[Records to process Boundary: Start]
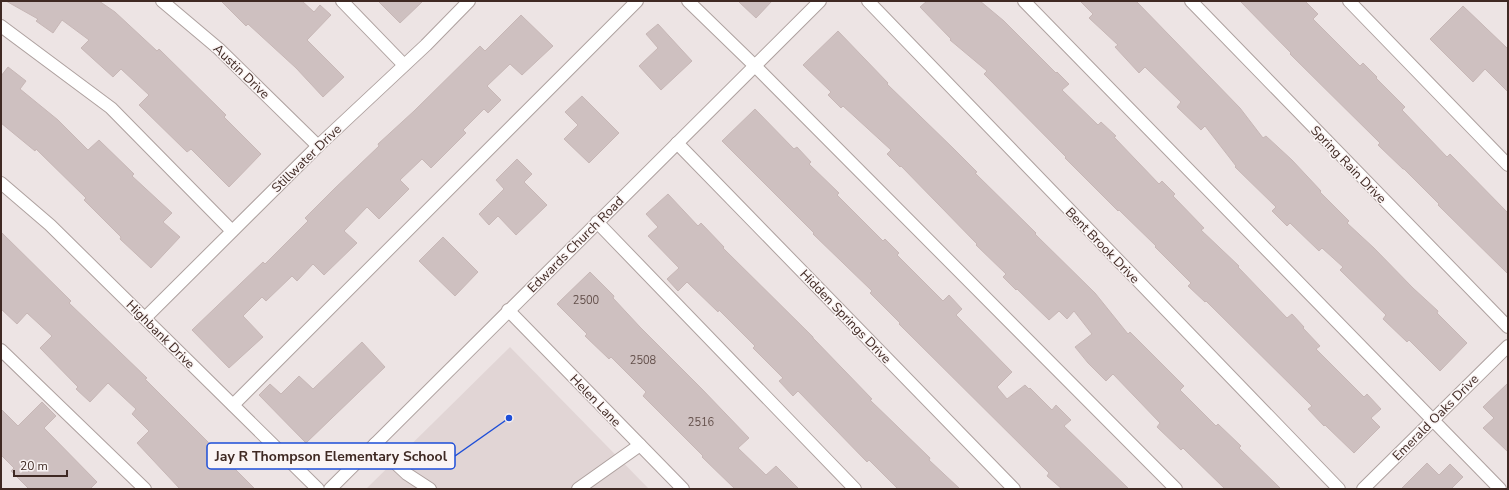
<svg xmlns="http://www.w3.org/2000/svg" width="1509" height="490" viewBox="0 0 1509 490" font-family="'Nunito Sans',sans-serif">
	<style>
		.built { fill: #e1d5d5 }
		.building { fill: #cec0c0; stroke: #c7b7b6 }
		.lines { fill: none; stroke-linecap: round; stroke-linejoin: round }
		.minor-casing { stroke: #aea19f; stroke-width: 14 }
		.minor { stroke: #fff; stroke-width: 12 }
		.labels { text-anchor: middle; stroke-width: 3; stroke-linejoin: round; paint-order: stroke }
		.number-label { font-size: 11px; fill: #634f4a }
		.street-label { font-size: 13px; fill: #3f2923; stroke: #faf4f4 }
		.leader { fill: none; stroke: #1d4ed8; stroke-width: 1.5 }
		.callout-dot { fill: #1d4ed8; stroke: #faf4f4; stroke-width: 1.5 }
		.callout { fill: #faf4f4; stroke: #1d4ed8; stroke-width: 1.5 }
		.callout-label { font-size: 14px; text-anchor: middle; font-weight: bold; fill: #3f2923 }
	</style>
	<rect width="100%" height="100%" fill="#ede4e4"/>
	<path class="built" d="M 510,347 L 649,489 L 366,489 Z"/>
	<g class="building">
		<path d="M 6,1 L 99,1 L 115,12 L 157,51 L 159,49 L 226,115 L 224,117 L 261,154 L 229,187 L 191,149 L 187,152 L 139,105 L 149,95 L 121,69 L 113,77 L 81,48 L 89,40 L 62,20 L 53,33 L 36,21 L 38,19 Z"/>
		<path d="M 221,1 L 302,1 L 314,12 L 320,5 L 331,15 L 307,40 L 344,77 L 323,97 L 296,68 L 248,24 L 246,26 Z"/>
		<path d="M 378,1 L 423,1 L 400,23 Z"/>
		<path d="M 738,1 L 772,1 L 756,18 Z"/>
		<path d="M 927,1 L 980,1 L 1004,21 L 1056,73 L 1057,72 L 1069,84 L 1062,90 L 1098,125 L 1101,122 L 1116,136 L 1114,137 L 1159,184 L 1162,181 L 1175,194 L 1173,196 L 1204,228 L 1201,230 L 1239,266 L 1238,267 L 1287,318 L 1292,314 L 1304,327 L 1303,328 L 1320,346 L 1316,349 L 1364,397 L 1367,394 L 1381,409 L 1371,418 L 1380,427 L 1354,453 L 1325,425 L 1324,426 L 1308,409 L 1312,406 L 1206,301 L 1205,302 L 1188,286 L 1191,283 L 1155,247 L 1156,246 L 1119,210 L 1118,211 L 1065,158 L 1066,157 L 984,74 L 987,71 L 950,40 L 951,39 L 920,7 Z"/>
		<path d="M 1080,1 L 1136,1 L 1240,108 L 1263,138 L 1266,136 L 1292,160 L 1321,191 L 1320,192 L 1349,221 L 1347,223 L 1374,248 L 1413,288 L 1438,311 L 1437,313 L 1467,343 L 1440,371 L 1409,340 L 1407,342 L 1383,319 L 1386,315 L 1340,270 L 1343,267 L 1322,248 L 1319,251 L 1290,223 L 1287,226 L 1272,211 L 1276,207 L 1235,167 L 1236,166 L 1205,126 L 1201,130 L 1177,107 L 1181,102 L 1145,67 L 1139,73 L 1115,47 L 1118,45 L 1089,18 L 1093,14 Z"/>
		<path d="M 1240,1 L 1305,1 L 1318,14 L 1313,19 L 1360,66 L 1363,63 L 1377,77 L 1376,78 L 1405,107 L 1402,110 L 1447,157 L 1450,154 L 1508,213 L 1508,274 L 1438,205 L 1439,204 L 1404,169 L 1403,169 L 1378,145 L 1380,143 L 1290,54 L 1291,53 Z"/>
		<path d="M 1463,6 L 1508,49 L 1508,92 L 1485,69 L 1473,82 L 1430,39 Z"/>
		<path d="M 521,15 L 553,46 L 522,75 L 510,64 L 487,86 L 501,100 L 488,113 L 484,109 L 463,130 L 466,133 L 431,168 L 422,159 L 400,180 L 409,189 L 379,219 L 367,207 L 344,231 L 357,243 L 324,275 L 313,264 L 297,281 L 292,276 L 266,301 L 262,297 L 243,316 L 263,337 L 229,368 L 192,330 L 263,262 L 265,264 L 308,221 L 305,218 L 334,189 L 379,146 L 378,144 L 414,111 L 480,46 L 485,51 Z"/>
		<path d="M 658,24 L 692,61 L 661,90 L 639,66 L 658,48 L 646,34 Z"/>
		<path d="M 838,31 L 888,83 L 887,84 L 954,149 L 977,172 L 975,173 L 1036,233 L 1035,234 L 1095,293 L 1128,334 L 1130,332 L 1184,386 L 1180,390 L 1216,426 L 1218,424 L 1241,446 L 1239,448 L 1281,489 L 1225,489 L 1183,448 L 1181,450 L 1157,427 L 1160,423 L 1113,374 L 1106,381 L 1088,363 L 1075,347 L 1092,334 L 1074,311 L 1067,319 L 1059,311 L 1049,320 L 1017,289 L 1016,290 L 1003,277 L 1006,274 L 976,245 L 977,244 L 901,166 L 900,167 L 887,154 L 891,150 L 843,106 L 841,108 L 828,95 L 831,92 L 803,65 Z"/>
		<path d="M 8,67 L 26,81 L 20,89 L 58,120 L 88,150 L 99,140 L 134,174 L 132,176 L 172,213 L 163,222 L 180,237 L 151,268 L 120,239 L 121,237 L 84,200 L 86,198 L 36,149 L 35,151 L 1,123 L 1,76 Z"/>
		<path d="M 582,96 L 619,133 L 589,163 L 564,139 L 578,125 L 565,112 Z"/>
		<path d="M 755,109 L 794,149 L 797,147 L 811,162 L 809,164 L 839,193 L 837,195 L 883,241 L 885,239 L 899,253 L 897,255 L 943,301 L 949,295 L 962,309 L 956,315 L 1012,372 L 997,387 L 1007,399 L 1025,385 L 1029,389 L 1030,388 L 1052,410 L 1056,405 L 1071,420 L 1064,426 L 1129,489 L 1062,489 L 1047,476 L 1049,473 L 899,324 L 900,323 L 870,293 L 872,291 L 813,234 L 814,233 L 722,141 Z"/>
		<path d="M 517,159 L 532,174 L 524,182 L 547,205 L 516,235 L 498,216 L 489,225 L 479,214 L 504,189 L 496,180 Z"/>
		<path d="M 668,194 L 698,226 L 701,223 L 724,247 L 723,248 L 813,337 L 813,338 L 872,399 L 870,400 L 930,458 L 929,460 L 960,489 L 898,489 L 869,460 L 867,462 L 798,391 L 793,396 L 779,381 L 783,378 L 753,348 L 755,346 L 719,310 L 718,312 L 687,282 L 678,291 L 667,279 L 679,268 L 648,236 L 658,227 L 646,214 Z"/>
		<path d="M 1,232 L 71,301 L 69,303 L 147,378 L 145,379 L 255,489 L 180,489 L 137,443 L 149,431 L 132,414 L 136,409 L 108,383 L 90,402 L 76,389 L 78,387 L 40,348 L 52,336 L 27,313 L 17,324 L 1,309 Z"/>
		<path d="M 443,237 L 478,272 L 455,296 L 419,261 Z"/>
		<path d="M 590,272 L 614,296 L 613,298 L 640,327 L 701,388 L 749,438 L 738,448 L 766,475 L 776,466 L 799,489 L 735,489 L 702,457 L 703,456 L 643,396 L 646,392 L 611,357 L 609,359 L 585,336 L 587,334 L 557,304 Z"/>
		<path d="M 362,342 L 385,367 L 306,443 L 259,395 L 270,384 L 281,394 L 299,376 L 313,389 Z"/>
		<path d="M 1508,383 L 1508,452 L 1483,428 L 1494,418 L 1483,407 Z"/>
		<path d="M 42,402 L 56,416 L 44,428 L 97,482 L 90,489 L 29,489 L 11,471 L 14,468 L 1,455 L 1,409 L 18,426 Z"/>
		<path d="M 1427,463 L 1439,475 L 1450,464 L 1463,477 L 1452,488 L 1453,489 L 1401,489 Z"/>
	</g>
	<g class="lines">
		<defs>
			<g id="minor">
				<path d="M 162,1 L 219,49 L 318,146"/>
				<path d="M 342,1 L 404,65"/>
				<path d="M 688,1 L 755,66 L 1176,489"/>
				<path d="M 868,1 L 1339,489"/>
				<path d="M 1024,1 L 1500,489"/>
				<path d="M 1191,1 L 1508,327"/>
				<path d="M 1349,1 L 1508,165"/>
				<path d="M 1,26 L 111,108 L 232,231"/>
				<path d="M 677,143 L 1014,489"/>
				<path d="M 1,183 L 50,225 L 318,489"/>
				<path d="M 597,222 L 855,489"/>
				<path d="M 508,310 L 683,489"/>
				<path d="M 145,318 L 318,146 L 426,45 L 469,1"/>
				<path d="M 1,350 L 145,489"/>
				<path d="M 233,405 L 637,1"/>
				<path d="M 375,444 L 407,474 L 430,489"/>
				<path d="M 330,489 L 820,1"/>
				<path d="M 578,489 L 640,445"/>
				<path d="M 1363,489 L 1508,346"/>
			</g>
		</defs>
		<use href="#minor" class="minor-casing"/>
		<use href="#minor" class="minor"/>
	</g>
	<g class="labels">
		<g class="number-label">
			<text x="586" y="304">2500</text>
			<text x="643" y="364">2508</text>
			<text x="701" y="426">2516</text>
		</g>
		<g class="street-label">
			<text transform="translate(242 71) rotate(44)" y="5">Austin Drive</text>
			<text transform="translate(306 158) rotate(-44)" y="5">Stillwater Drive</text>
			<text transform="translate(1349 164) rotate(46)" y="5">Spring Rain Drive</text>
			<text transform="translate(575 244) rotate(-45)" y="5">Edwards Church Road</text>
			<text transform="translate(1103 245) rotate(46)" y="5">Bent Brook Drive</text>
			<text transform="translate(846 316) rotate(46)" y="5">Hidden Springs Drive</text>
			<text transform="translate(161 334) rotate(45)" y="5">Highbank Drive</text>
			<text transform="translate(596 400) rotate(46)" y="5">Helen Lane</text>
			<text transform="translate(1435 417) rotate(-45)" y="5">Emerald Oaks Drive</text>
		</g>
	</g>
	<path class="leader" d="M509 418L455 456"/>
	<circle class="callout-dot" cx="509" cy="418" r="4"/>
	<rect class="callout" x="207" y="443" width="248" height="26" rx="4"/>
	<g class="callout-label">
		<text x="331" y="461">Jay R Thompson Elementary School</text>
	</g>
	<rect width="1509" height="490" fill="none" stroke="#3f2923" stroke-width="4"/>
	<path d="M14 470v6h53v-6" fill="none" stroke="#3f2923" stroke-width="2"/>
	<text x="20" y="470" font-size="12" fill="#3f2923" stroke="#faf4f4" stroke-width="3" paint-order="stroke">20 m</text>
</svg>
[Records to process Boundary: End]
**What the task requires:** Show, from the listing above, each line that contains the word "lines".

**Written response:**
		.lines { fill: none; stroke-linecap: round; stroke-linejoin: round }
	<g class="lines">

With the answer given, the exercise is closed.